Bajong Banyu, Perang Menyambut Ramadan di Magelang

Air dari mata air Dawung dibawa dengan kendi. Setelah diguyurkan ke anak-anak, maka perang dimulai. Selamat datang di pesta Bajong Banyu, menyambut ramadan di Magelang.

oleh Edhie Prayitno Ige diperbarui 04 Mei 2019, 12:00 WIB
Petugas menyerahkan air dalam kendi yang diambil dari mata air dusun Dawung, Banjarnegoro, Mertoyudan Magelang.Mengawali Bajong Banyu, tradisi menyambut ramadan di Magelang. (foto: Liputan6.com/edward/edhie prayitno ige)

Liputan6.com, Magelang - Ramadan di Magelang selalu dinanti. Berbagai ritual disiapkan warga untuk menyambutnya. Saat-saat inilah persilangan budaya dan saling silang antara budaya-agama-turistik menyatu menemu momen yang sama.

Warga Dusun Dawung, Desa Banjarnegoro, Kecamatan Mertoyudan, Kabupaten Magelang, Jawa Tengah, menggelar tradisi Bajong Banyu. Sebuah tradisi yang mirip dengan padusan, namun menjadi berwajah turistik. Sebuah evolusi tradisi menyambut Ramadan di Magelang.

Diawali dengan berbagai gelaran kesenian rakyat, tradisi Bajong Banyu adalah proses memuliakan sumber air. Berbagai kesenian rakyat itu berfungsi untuk mengumpulkan warga di sebuah titik

Setelah warga berkumpul, maka prosesi dilanjutkan dengan pengambilan air di sumber air Tuk Dawung.

"Ini hanya bisa dilakukan oleh sesepuh dusun dan warga terpilih yang ditokohkan," kata Narti, salah satu peserta.

Untuk mengambil air itu, warga harus berjalan kaki dari titik keramaian di tengah dusun menuju sumber air yang berjarak sekitar 500 meter. Pada baris terdepan adalah para pembawa kendi yang akan diisi air. 

"Kanthi wijik saha siram banyu menika, kita ngantu-antu saged wangsul suci sak perlu lumebet wulan siyam. (Dengan mencuci diri dan mandi menggunakan air ini, kita berharap bisa kembali suci untuk memasuki bulan puasa," kata salah satu orang tua.
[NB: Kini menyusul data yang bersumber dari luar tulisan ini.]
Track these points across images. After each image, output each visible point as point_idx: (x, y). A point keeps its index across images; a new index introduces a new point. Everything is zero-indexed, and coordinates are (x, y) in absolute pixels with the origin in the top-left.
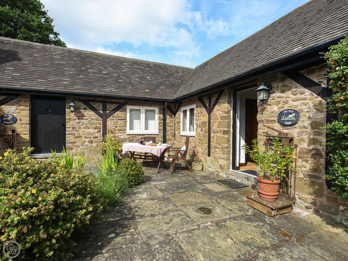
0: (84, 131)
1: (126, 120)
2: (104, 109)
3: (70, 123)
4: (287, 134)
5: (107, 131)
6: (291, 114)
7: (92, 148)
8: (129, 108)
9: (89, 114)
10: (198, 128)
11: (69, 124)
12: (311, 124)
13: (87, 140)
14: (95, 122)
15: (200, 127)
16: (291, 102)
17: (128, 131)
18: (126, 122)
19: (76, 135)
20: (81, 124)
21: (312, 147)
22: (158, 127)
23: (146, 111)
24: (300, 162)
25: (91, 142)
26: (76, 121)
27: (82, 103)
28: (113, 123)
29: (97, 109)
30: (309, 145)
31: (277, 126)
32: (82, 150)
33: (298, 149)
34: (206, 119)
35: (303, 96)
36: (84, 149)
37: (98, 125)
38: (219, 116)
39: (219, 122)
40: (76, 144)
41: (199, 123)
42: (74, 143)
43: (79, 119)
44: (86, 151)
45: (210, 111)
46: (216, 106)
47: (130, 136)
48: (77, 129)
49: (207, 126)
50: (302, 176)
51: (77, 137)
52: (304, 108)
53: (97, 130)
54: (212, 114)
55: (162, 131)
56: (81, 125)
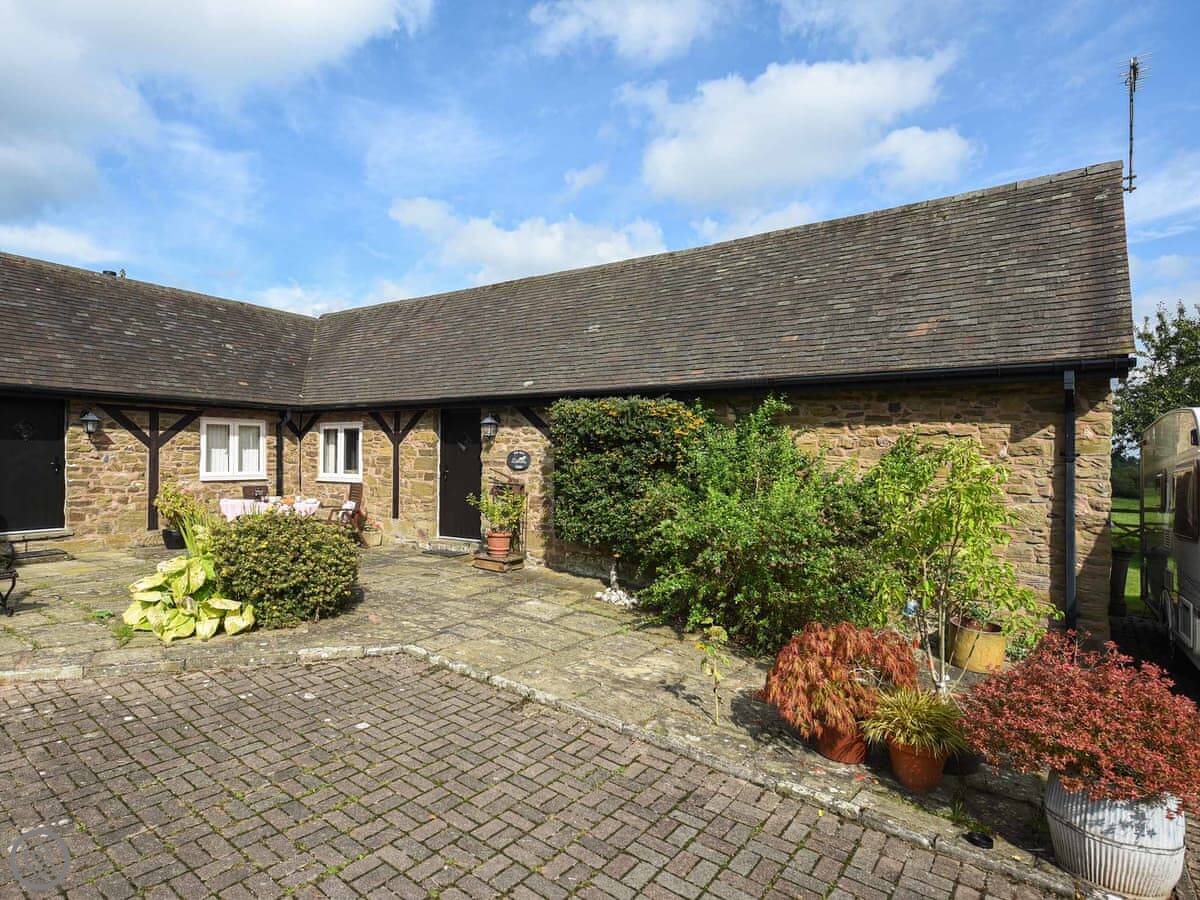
0: (111, 477)
1: (199, 449)
2: (154, 427)
3: (79, 460)
4: (518, 481)
5: (160, 476)
6: (522, 456)
7: (125, 514)
8: (205, 422)
9: (120, 436)
10: (369, 468)
11: (76, 460)
12: (542, 469)
13: (117, 496)
14: (135, 454)
15: (374, 466)
16: (521, 442)
17: (204, 475)
18: (199, 454)
19: (92, 486)
20: (102, 460)
21: (542, 495)
22: (266, 463)
23: (240, 427)
24: (531, 513)
25: (124, 501)
26: (91, 454)
27: (105, 414)
28: (171, 457)
29: (139, 426)
30: (540, 492)
31: (506, 469)
32: (106, 520)
33: (529, 496)
34: (389, 451)
35: (534, 437)
36: (109, 516)
37: (140, 462)
38: (417, 449)
39: (418, 459)
40: (90, 507)
41: (371, 459)
42: (88, 503)
43: (98, 449)
44: (112, 521)
45: (397, 440)
46: (412, 431)
47: (208, 485)
48: (94, 471)
49: (392, 465)
50: (533, 528)
51: (94, 490)
52: (535, 450)
53: (137, 473)
54: (401, 445)
55: (275, 472)
56: (101, 463)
Tradisi menyambut Ramadan di Magelang memang selalu istimewa. Selalu dimeriahkan kesenian rakyat. Dituturkan dalam bahasa yang lembut.

 

 


Perang Air

Anak-anak diguyur air sebagai penanda dimulainya perang air menyambut ramadan. (foto: liputan6.com / edward / edhie prayitno ige)

Setelah berdoa, empat orang penari mendampingi prosesi pengambilan air. Air dimasukkan ke dalam kendi untuk dibawa ke lapangan.

Air itu kemudian dituang dalam sebuah wadah besar serupa gentong. Sesepuh desa memmpin doa agar air itu diberkahi penguasa alam dan mampu menyucikan hati warga dusun dan siapapun yang datang terlibat.

Diawali dengan mengguyur kepala anak-anak, maka acara dilanjutkan dengan saling melempar kantong plastik berisi air. Perang dimulai.

Menurut mbah Pur, tradisi ini selain ekspresi kegembiraan menyambut datangnya ramadan, juga sebagai sarana silaturahmi untuk saling memaafkan.

"Ketika berpuasa, kondisi lahir batin sudah bersih," katanya.

Noviyanti, salah satu warga Dusun Dawung yang masih remaja menyebutkan bahwa ia selalu ikut tradisi Bajong Banyu. Ia rela seluruh tubuhnya basah usai kegiatan ini.

"Seru. Bisa lempar orang-orang tua yang pada saat biasa kami tak bisa lakukan. Nanti kalau sudah selesai saling minta maaf dan bisa jadi sebuah cerita antar kami," kata Novi.